Die in dem Skimmer eingebaute Pumpe hat nach meiner Kenntnis eine Leistung von ca. 2000 l/h. Dies mag für verhältnismäßig kleine Teiche ausreichen. ABER : Diese Punpe fördert das Wasser NICHT über eine Rohrleitung oder Schlauch zu einem Filter. Es ist ein Anschluß für einen Druckschlauch nicht vorhanden und das vom Skimmer angesaugte Wasser wird direkt unterhalb der Pumpe wieder in den Teich gedrückt. 
Folglich wird der Teich nur insoweit von zurückgehaltenen Feststoffen (Blätter ) entlastet,  wie die kleinen Kunststoffsiebe zurückhalten können.

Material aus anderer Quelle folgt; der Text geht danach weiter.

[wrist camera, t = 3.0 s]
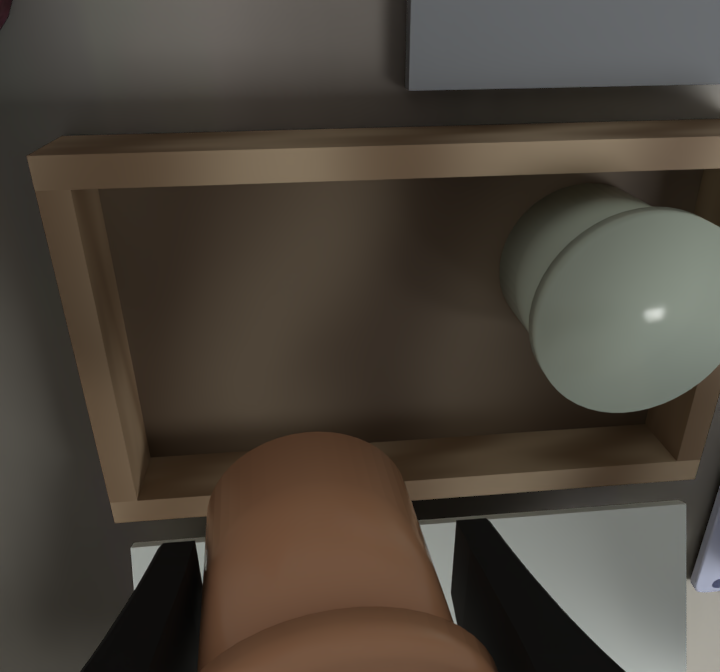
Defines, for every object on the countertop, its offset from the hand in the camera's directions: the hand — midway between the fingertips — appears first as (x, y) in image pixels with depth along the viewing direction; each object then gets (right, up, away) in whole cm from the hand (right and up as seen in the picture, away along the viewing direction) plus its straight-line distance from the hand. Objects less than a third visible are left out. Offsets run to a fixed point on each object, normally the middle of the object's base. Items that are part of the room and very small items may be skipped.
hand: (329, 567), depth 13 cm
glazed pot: (+7, +7, +7) cm, 12 cm away
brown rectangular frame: (+2, +2, +9) cm, 10 cm away
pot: (-1, +1, +1) cm, 2 cm away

Ich habe einen solchen Skimmer im Einsatz gesehen : Er ist sicherlich gut als Ergänzung, um Blätter aufzusaugen, die bei "falscher" Windrichtung sonst nicht abgesaugt würden. Dafür ist dieser Schwimmskimmer auch deshalb gut, weil er mit dem Wind immer in die richtige Richtung getrieben wird, wenn das Elt.-kabel ausreichend lang ist. Aber sehr häufig reinigen !!
Die feinen Stoffe wie Blütenstaub u.ä. werden nicht aus dem  Teich entfernt.
Herzliche Grüße
Gerd


----------



## Teichforum.info (9. Juni 2005)

*Skimmer*

Hallo,
der hier gezeigte Schwimmskimmer unterscheidet sich in einem wesentlichen Punkt von den sonst bekannten Skimmern.
Die in dem Skimmer eingebaute Pumpe hat nach meiner Kenntnis eine Leistung von ca. 2000 l/h. Dies mag für verhältnismäßig kleine Teiche ausreichen. ABER : Diese Punpe fördert das Wasser NICHT über eine Rohrleitung oder Schlauch zu einem Filter. Es ist ein Anschluß für einen Druckschlauch nicht vorhanden und das vom Skimmer angesaugte Wasser wird direkt unterhalb der Pumpe wieder in den Teich gedrückt. 
Folglich wird der Teich nur insoweit von zurückgehaltenen Feststoffen (Blätter ) entlastet,  wie die kleinen Kunststoffsiebe zurückhalten können.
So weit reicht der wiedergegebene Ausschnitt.